*Your assignment*
In the copy, include all of the listing exactly and none of its pictures.

(Beginning of Data shown)

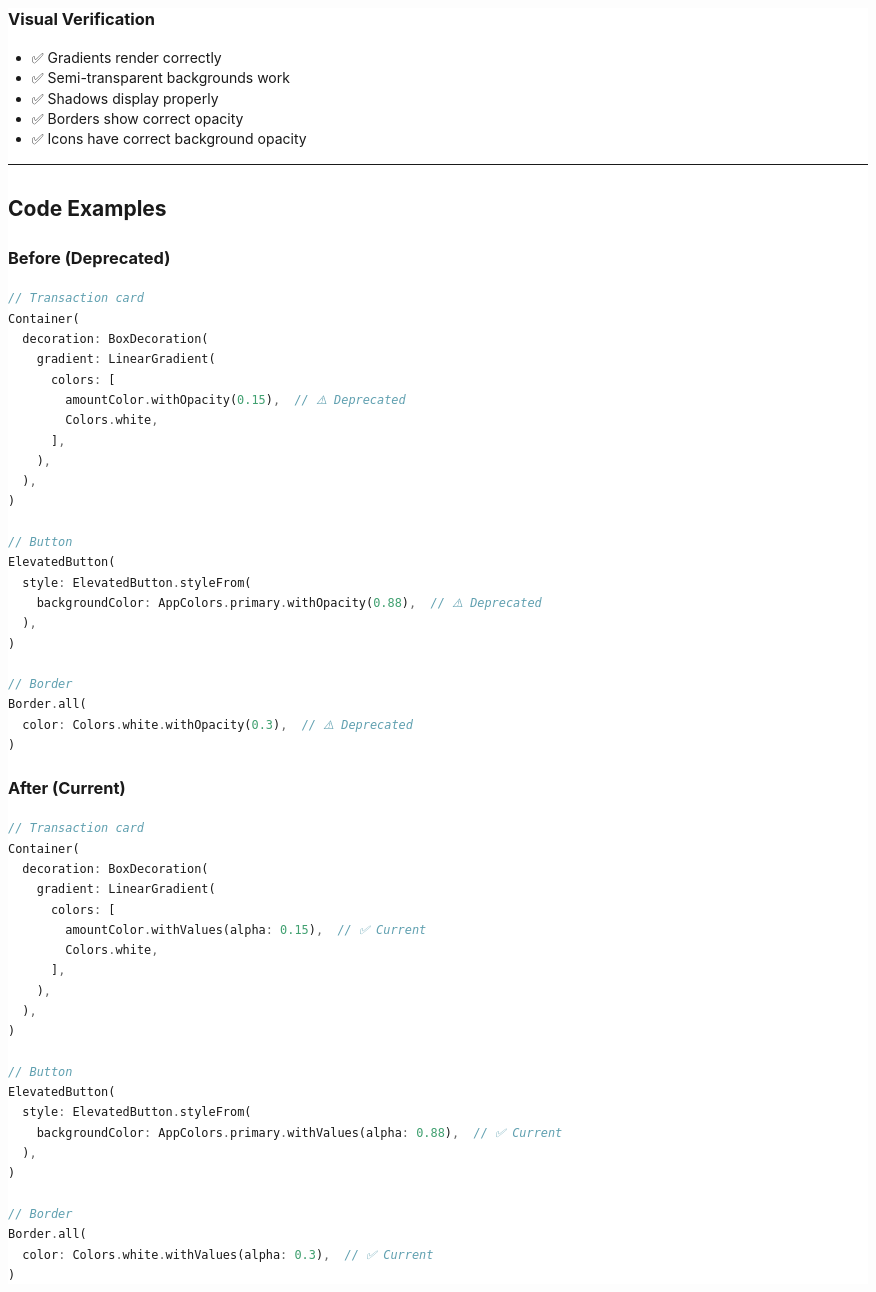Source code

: ### Visual Verification
- ✅ Gradients render correctly
- ✅ Semi-transparent backgrounds work
- ✅ Shadows display properly
- ✅ Borders show correct opacity
- ✅ Icons have correct background opacity

---

## Code Examples

### Before (Deprecated)
```dart
// Transaction card
Container(
  decoration: BoxDecoration(
    gradient: LinearGradient(
      colors: [
        amountColor.withOpacity(0.15),  // ⚠️ Deprecated
        Colors.white,
      ],
    ),
  ),
)

// Button
ElevatedButton(
  style: ElevatedButton.styleFrom(
    backgroundColor: AppColors.primary.withOpacity(0.88),  // ⚠️ Deprecated
  ),
)

// Border
Border.all(
  color: Colors.white.withOpacity(0.3),  // ⚠️ Deprecated
)
```

### After (Current)
```dart
// Transaction card
Container(
  decoration: BoxDecoration(
    gradient: LinearGradient(
      colors: [
        amountColor.withValues(alpha: 0.15),  // ✅ Current
        Colors.white,
      ],
    ),
  ),
)

// Button
ElevatedButton(
  style: ElevatedButton.styleFrom(
    backgroundColor: AppColors.primary.withValues(alpha: 0.88),  // ✅ Current
  ),
)

// Border
Border.all(
  color: Colors.white.withValues(alpha: 0.3),  // ✅ Current
)
```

(End of Data shown)

*Written response*
Source code

: ### Visual Verification
- ✅ Gradients render correctly
- ✅ Semi-transparent backgrounds work
- ✅ Shadows display properly
- ✅ Borders show correct opacity
- ✅ Icons have correct background opacity

---

## Code Examples

### Before (Deprecated)
```dart
// Transaction card
Container(
  decoration: BoxDecoration(
    gradient: LinearGradient(
      colors: [
        amountColor.withOpacity(0.15),  // ⚠️ Deprecated
        Colors.white,
      ],
    ),
  ),
)

// Button
ElevatedButton(
  style: ElevatedButton.styleFrom(
    backgroundColor: AppColors.primary.withOpacity(0.88),  // ⚠️ Deprecated
  ),
)

// Border
Border.all(
  color: Colors.white.withOpacity(0.3),  // ⚠️ Deprecated
)
```

### After (Current)
```dart
// Transaction card
Container(
  decoration: BoxDecoration(
    gradient: LinearGradient(
      colors: [
        amountColor.withValues(alpha: 0.15),  // ✅ Current
        Colors.white,
      ],
    ),
  ),
)

// Button
ElevatedButton(
  style: ElevatedButton.styleFrom(
    backgroundColor: AppColors.primary.withValues(alpha: 0.88),  // ✅ Current
  ),
)

// Border
Border.all(
  color: Colors.white.withValues(alpha: 0.3),  // ✅ Current
)
```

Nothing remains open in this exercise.